Quando tudo parecia bem, alegrava-se de
maneira imbecil. Acreditava que tudo era fantástico. Assassinava todas as
incredulidades e até achava que estava feliz. Mas, não podia. Porque o que ele
via era muito mais grave. E era estarrecedor. O homem gordo, de aparência
bondosa, jogava palavras cruzadas na sala. O filho ocupava o tempo com
videogame. A mulher, também muito obesa, avistava as estrelas e tentava achar o
‘cruzeiro do sul’. Assim foi o que viu na casa de um amigo. A morte metafórica
dos pais. E isto lhe revoltou o estômago.
Teve vontade de gritar, de sair
correndo inúmeras vezes. As piores noites eram aquelas de solidão. Sem amigos,
sem vozes. Apenas a televisão ligada num canal qualquer. Emitindo asneiras e
sinais irritantes. Preparou o chimarrão. Tentou ler. Colocou um CD em seu
aparelho de som. Música Popular Brasileira. Uma mulher que ficava sozinha na
praia, brincava com a areia e com os peixes. Achou a canção surrealista.
Desligou o aparelho. Sorveu o amargo e tentou continuar a leitura. O texto era
sobre a infância de um garoto que havia mentido para um rapaz mais velho sobre
a sua valentia. A mentira lhe valeu a honra. Chovia. Espreguiçou. Pareciam
noites de carnaval.
No centro da cidade muitos tambores
indicavam ensaios de escolas de samba. Aquilo tão próprio do Brasil não lhe
pertencia. Os negros desciam os morros, cantavam, sorriam, bebiam e dançavam. Retomou
a leitura, mas seus olhos não saíam da mesma linha. Espreguiçou. Telefonou para
um amigo. Não estava. Ligou para uma amiga. A secretária eletrônica respondeu.

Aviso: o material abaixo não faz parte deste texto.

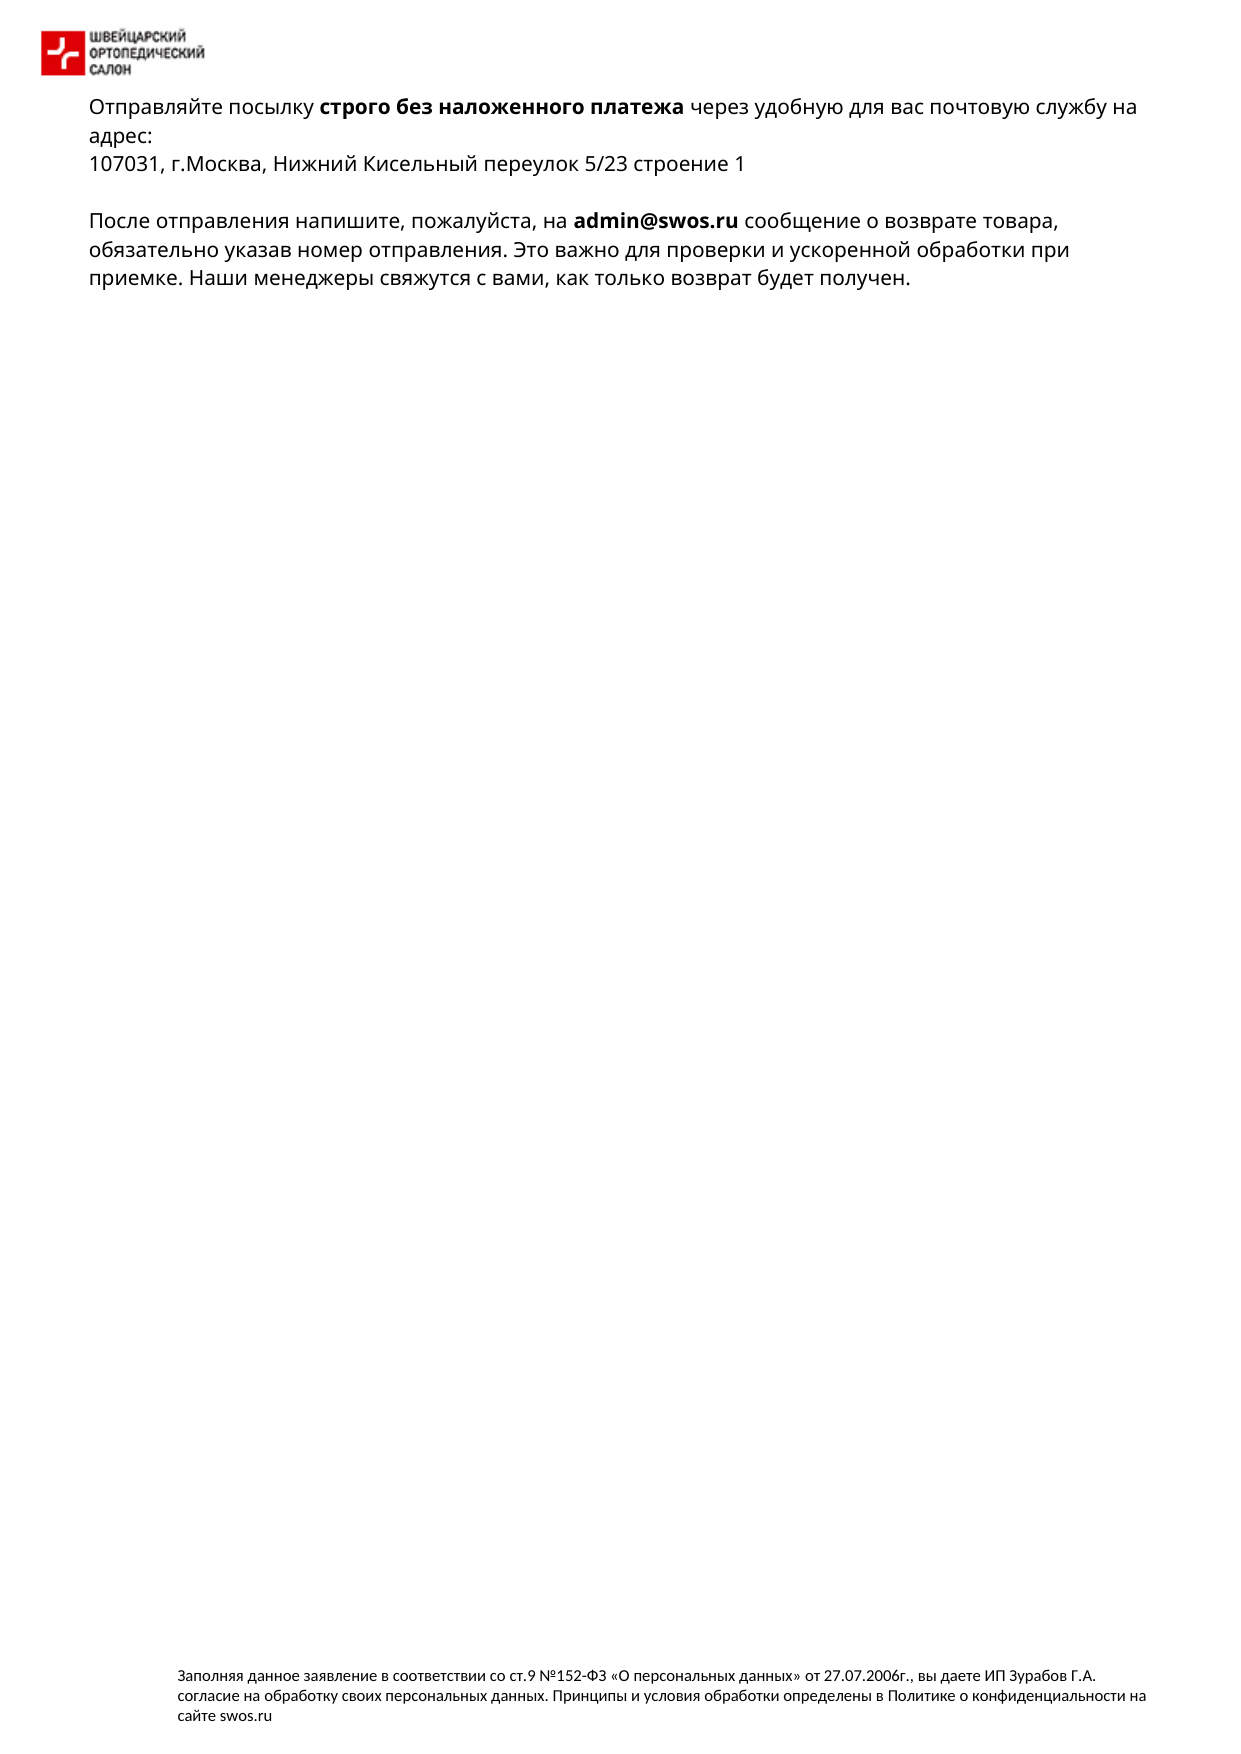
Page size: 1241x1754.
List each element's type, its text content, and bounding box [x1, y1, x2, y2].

text Отправляйте посылку строго без наложенного платежа через удобную для вас почтовую службу на адрес: [88, 92, 1152, 149]
picture [29, 14, 217, 93]
text После отправления напишите, пожалуйста, на admin@swos.ru сообщение о возврате товара, обязательно указав номер отправления. Это важно для проверки и ускоренной обработки при приемке. Наши менеджеры свяжутся с вами, как только возврат будет получен. [88, 178, 1152, 292]
text 107031, г.Москва, Нижний Кисельный переулок 5/23 строение 1 [88, 149, 1152, 178]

Desceu as escadas do prédio. O céu plúmbeo prenunciava uma chuva. Caminhou
pelas calçadas sujas do bairro. Se a chuva começasse naquele instante, os bueiros
ficariam todos entupidos, imaginou.
Mais tarde contou
que havia visto a face da morte. Ela não era horrenda. Era calma, tranquila,
feminina. Além do mais, era paciente. Sabia a hora de levar os seus escolhidos.
Todos tentavam lhe consolar. Todos? Pouco mais de três amigos. E, por todas as
mortes, riu de tudo, um gargalhar largo de quem não precisa provar mais nada.